***** Supplied material *****

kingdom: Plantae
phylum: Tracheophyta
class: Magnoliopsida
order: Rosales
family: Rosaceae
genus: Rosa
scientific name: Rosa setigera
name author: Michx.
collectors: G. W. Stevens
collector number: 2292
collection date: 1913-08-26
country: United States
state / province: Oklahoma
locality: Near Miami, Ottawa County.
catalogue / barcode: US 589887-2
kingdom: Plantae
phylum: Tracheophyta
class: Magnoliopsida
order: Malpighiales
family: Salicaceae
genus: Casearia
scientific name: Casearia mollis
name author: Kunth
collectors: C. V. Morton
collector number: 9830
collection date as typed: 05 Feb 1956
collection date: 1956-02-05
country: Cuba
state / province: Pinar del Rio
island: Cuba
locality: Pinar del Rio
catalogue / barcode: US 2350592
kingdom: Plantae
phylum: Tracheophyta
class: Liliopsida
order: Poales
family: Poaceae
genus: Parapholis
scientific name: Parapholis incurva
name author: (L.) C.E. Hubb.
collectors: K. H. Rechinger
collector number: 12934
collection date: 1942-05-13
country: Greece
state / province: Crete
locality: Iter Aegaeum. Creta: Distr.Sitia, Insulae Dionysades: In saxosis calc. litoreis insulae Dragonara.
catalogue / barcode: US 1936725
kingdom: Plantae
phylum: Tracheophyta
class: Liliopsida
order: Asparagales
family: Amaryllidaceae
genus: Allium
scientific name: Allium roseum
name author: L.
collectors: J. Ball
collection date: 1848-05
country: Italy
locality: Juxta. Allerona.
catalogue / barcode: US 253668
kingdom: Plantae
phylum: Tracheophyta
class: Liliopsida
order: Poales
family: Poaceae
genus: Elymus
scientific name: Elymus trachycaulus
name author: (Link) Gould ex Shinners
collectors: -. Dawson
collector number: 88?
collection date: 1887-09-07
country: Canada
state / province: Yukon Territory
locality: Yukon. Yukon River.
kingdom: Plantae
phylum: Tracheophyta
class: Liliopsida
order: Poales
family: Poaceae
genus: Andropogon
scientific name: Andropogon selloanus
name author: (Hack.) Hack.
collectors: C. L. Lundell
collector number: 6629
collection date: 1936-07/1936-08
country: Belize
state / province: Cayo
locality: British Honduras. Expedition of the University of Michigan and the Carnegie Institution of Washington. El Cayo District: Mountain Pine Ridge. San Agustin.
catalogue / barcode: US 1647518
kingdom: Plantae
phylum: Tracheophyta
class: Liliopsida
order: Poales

*****

* Exercise details *
Please transcribe, word for word, the stretch of the entries from their first line through the line that contains "collector number: 88?", and nothing beyond it.

* Exercise response *
kingdom: Plantae
phylum: Tracheophyta
class: Magnoliopsida
order: Rosales
family: Rosaceae
genus: Rosa
scientific name: Rosa setigera
name author: Michx.
collectors: G. W. Stevens
collector number: 2292
collection date: 1913-08-26
country: United States
state / province: Oklahoma
locality: Near Miami, Ottawa County.
catalogue / barcode: US 589887-2
kingdom: Plantae
phylum: Tracheophyta
class: Magnoliopsida
order: Malpighiales
family: Salicaceae
genus: Casearia
scientific name: Casearia mollis
name author: Kunth
collectors: C. V. Morton
collector number: 9830
collection date as typed: 05 Feb 1956
collection date: 1956-02-05
country: Cuba
state / province: Pinar del Rio
island: Cuba
locality: Pinar del Rio
catalogue / barcode: US 2350592
kingdom: Plantae
phylum: Tracheophyta
class: Liliopsida
order: Poales
family: Poaceae
genus: Parapholis
scientific name: Parapholis incurva
name author: (L.) C.E. Hubb.
collectors: K. H. Rechinger
collector number: 12934
collection date: 1942-05-13
country: Greece
state / province: Crete
locality: Iter Aegaeum. Creta: Distr.Sitia, Insulae Dionysades: In saxosis calc. litoreis insulae Dragonara.
catalogue / barcode: US 1936725
kingdom: Plantae
phylum: Tracheophyta
class: Liliopsida
order: Asparagales
family: Amaryllidaceae
genus: Allium
scientific name: Allium roseum
name author: L.
collectors: J. Ball
collection date: 1848-05
country: Italy
locality: Juxta. Allerona.
catalogue / barcode: US 253668
kingdom: Plantae
phylum: Tracheophyta
class: Liliopsida
order: Poales
family: Poaceae
genus: Elymus
scientific name: Elymus trachycaulus
name author: (Link) Gould ex Shinners
collectors: -. Dawson
collector number: 88?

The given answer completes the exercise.